According to the report, the shift in political power will require NATO to develop stronger ties with more countries…. [To CONTINUE READING at The Hill…]

It is important to note that this is a significant change in conclusion from what the same report was saying in 2013 (they are starting to come around):

“The 2013 report acknowledged the complexity of the security environment and identified less potential for major conflict,” Mercier said. “This demonstrates that our starting assumptions will always be challenged.”

Others are beginning to see what we have been saying as well. Basically, Russia and China have been working together to replace our economic dominance in a long-term bid for global power. While many still fail to connect the dots, they are seeing that our conclusions are correct. From a Newsweek article last week.

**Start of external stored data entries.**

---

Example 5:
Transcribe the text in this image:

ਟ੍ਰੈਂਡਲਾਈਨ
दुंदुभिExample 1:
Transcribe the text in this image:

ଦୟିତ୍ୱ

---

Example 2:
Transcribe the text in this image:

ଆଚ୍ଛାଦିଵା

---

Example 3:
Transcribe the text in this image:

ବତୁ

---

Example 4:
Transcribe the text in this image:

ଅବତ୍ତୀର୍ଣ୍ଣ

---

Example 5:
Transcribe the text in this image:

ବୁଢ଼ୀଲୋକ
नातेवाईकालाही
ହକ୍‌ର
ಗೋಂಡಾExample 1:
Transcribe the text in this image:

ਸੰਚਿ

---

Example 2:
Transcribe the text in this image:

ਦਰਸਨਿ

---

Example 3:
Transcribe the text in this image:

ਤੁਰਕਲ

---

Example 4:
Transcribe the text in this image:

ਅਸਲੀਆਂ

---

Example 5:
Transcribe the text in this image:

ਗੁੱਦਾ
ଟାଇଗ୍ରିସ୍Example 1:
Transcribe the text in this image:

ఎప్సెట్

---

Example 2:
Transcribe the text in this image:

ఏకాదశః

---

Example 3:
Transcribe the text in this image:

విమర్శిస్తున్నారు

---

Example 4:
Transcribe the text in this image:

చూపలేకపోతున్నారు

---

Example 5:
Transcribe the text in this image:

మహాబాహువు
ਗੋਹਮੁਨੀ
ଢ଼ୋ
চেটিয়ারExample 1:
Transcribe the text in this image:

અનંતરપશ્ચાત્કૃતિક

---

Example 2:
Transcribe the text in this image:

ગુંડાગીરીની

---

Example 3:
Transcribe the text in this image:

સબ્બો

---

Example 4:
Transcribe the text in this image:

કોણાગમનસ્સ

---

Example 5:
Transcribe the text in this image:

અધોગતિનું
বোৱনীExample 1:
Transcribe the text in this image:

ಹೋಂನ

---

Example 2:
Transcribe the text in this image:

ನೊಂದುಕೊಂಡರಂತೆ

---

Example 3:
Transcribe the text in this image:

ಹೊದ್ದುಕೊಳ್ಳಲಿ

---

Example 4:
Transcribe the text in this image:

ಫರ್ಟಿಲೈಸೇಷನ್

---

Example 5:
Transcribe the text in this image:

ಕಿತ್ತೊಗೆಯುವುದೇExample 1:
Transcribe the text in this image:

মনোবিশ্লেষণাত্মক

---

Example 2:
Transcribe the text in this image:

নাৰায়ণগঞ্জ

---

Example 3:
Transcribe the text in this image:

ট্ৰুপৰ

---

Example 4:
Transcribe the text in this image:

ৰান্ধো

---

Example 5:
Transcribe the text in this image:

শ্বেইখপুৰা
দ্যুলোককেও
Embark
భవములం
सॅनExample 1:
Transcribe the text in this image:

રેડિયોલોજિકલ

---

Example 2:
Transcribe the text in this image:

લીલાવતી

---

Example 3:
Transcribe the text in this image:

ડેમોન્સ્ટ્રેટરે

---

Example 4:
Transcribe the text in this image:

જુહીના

Here are some important quotes:

U.S. War With Russia and China More Likely as World Power Shifts From West to East, NATO Says

By Tom O’Connor On 11/17/17

Russian President Vladimir Putin and Chinese President Xi Jinping shake hands during a meeting on the sidelines of the APEC summit in Danang, Vietnam November 10, 2017. In addition to empowering their own nations, Putin and Xi have sought greater ties with one another in order to present a united challenge to U.S. and Western interests….

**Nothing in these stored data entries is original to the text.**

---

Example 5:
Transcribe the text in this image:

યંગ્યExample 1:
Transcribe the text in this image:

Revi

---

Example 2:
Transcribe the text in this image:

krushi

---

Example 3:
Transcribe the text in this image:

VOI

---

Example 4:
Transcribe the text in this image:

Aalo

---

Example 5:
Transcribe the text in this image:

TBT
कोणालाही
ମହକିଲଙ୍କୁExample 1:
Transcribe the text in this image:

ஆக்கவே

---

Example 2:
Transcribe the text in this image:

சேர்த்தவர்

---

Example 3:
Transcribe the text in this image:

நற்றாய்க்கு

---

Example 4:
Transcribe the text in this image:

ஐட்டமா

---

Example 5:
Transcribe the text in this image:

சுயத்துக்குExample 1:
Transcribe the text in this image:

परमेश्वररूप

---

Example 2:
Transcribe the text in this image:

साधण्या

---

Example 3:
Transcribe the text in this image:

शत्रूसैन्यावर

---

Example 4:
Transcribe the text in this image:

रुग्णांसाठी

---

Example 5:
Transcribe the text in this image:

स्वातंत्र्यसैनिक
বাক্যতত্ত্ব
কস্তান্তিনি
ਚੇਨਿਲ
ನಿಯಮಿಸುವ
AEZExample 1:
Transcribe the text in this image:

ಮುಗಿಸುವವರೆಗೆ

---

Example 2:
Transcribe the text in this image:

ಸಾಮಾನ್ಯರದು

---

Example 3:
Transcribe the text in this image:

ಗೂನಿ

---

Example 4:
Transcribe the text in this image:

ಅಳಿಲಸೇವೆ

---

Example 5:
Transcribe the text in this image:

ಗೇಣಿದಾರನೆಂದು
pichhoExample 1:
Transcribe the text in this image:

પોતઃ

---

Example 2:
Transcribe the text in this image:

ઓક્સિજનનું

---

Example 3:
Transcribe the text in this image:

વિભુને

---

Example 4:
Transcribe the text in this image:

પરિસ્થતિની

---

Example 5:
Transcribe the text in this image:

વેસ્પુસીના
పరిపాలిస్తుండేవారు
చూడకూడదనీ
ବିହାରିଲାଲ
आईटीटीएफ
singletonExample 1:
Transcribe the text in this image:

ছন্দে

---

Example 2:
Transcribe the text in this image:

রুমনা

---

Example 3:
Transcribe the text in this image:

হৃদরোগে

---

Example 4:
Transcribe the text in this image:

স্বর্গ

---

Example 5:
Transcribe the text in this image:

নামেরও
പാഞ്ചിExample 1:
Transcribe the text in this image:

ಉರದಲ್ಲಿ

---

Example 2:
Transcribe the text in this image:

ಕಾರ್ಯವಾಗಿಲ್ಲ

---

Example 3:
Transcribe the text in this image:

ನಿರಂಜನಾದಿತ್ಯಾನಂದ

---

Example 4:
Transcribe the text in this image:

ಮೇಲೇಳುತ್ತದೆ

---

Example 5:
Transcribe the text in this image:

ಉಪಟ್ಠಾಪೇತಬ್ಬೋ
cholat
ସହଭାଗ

In September, the Joint Chiefs of Staff chairman, Marine General Joseph Dunford, told the Senate Armed Services Committee at his reappointment hearing that, while he considered North Korea the foremost threat to the U.S. “in terms of the sense of urgency,” Russia led “in terms of overall military capability” and he expected China would become “the greatest threat to our nation by about 2025.”

China’s increasingly important role on the international stage was put in the spotlight last month during the quinquennial Communist Party Congress, which made President Xi Jinping’s consolidation of power and influence apparent for the world to see. Xi has rapidly reformed his country’s military, which boasted the largest standing army on Earth, to create a 21st-century fighting force capable of protecting Beijing’s initiative to establish trading routes across Asia, Africa, Europe and the Middle East, as well as countering the U.S. presence in the Pacific.

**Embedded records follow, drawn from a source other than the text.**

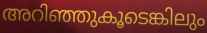
അറിഞ്ഞുകൂടെങ്കിലുംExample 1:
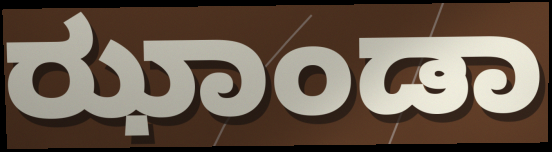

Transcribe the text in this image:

ಝಾಂಡಾ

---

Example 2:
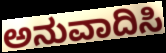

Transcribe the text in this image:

ಅನುವಾದಿಸಿ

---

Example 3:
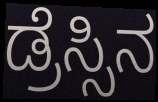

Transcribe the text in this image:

ಡ್ರೆಸ್ಸಿನ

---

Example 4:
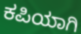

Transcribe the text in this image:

ಕಪಿಯಾಗಿ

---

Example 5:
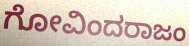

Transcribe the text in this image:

ಗೋವಿಂದರಾಜಂ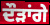
ਦੌੜਾਂਗੇ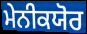
ਮੇਨੀਕਯੋਰ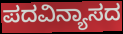
ಪದವಿನ್ಯಾಸದ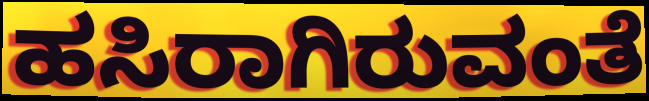
ಹಸಿರಾಗಿರುವಂತೆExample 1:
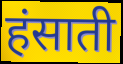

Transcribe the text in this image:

हंसाती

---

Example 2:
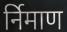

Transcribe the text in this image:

र्निमाण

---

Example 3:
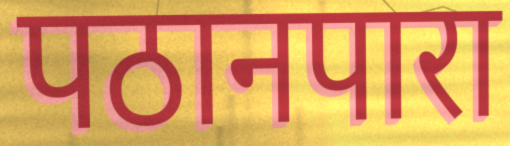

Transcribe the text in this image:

पठानपारा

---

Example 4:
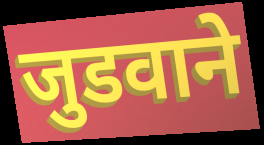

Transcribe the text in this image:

जुडवाने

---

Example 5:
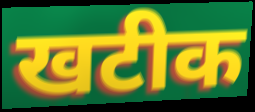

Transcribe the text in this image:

खटीक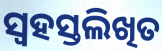
ସ୍ୱହସ୍ତଲିଖିତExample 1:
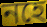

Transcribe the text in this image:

নহে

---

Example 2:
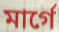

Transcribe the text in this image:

মার্গে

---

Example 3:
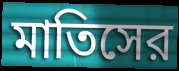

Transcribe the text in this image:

মাতিসের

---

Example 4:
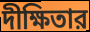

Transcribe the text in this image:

দীক্ষিতার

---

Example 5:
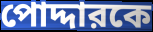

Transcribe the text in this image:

পোদ্দারকে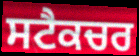
ਸਟੈਕਚਰ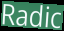
Radic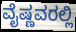
ವೈಷ್ಣವರಲ್ಲಿ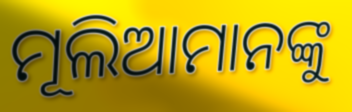
ମୂଲିଆମାନଙ୍କୁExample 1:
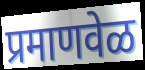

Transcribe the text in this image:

प्रमाणवेळ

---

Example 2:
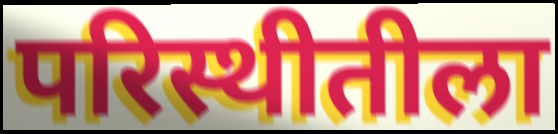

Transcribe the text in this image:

परिस्थीतीला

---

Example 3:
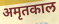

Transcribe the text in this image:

अमृतकाल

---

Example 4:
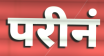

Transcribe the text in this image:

परीनं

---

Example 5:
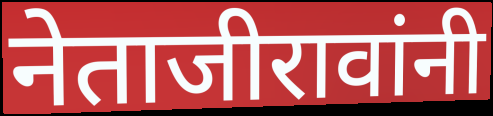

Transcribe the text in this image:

नेताजीरावांनीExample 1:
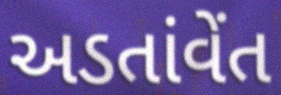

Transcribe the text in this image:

અડતાંવેંત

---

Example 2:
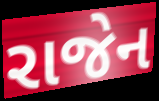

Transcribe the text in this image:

રાજેન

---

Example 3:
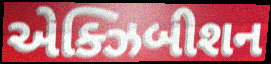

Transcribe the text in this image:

Meanwhile, Russia’s military rise has been viewed as particularly challenging to Western interests, as the country has already begun to replace the U.S. as the leading power broker in the Middle East and has expanded its influence in Europe. Following Russian President Vladimir Putin’s 2014 annexation of the Crimean Peninsula, NATO assumed a more militant stance toward its rival, and the two have embarked on a major arms race across the region.

Xi and Putin have also sought to establish greater ties with one another in order to provide an alternative to the Western status quo. China and Russia have conducted joint drills across the world, from East Asia to the Baltics, and the Chinese Defense Ministry announced Friday that China and Russia would team up for an anti-missile exercise as both countries express opposition to the U.S.’s installation of the Terminal High Altitude Area Defense (THAAD) system in South Korea, according to Reuters.  [To read the ENTIRE ARTICLE at NEWSWEEK…]

If you knew that economic power is essential for military power, why wouldn’t you make every effort to undermine your adversary’s economy while strengthening your own? This is the essential understanding of economic warfare. You’d think our leadership would grasp this simple concept. And yet, we assume that our adversaries will be rational economic actors as we define it, ignoring the larger geopolitical issues. This is willful blindness, leading to the notion that our economic activity should always be for the global good and to maximize global profits. Thus, our American-based companies see themselves as global citizens. As we say constantly, “What we see as a global marketplace, our enemies see as a global battle space.” No wonder we have been losing at chess while thinking we were playing checkers.

The NATO report is an important step in connecting the dots. Now, we must recognize that this is a global economic war and it has been underway for some time. How we respond will determine our future.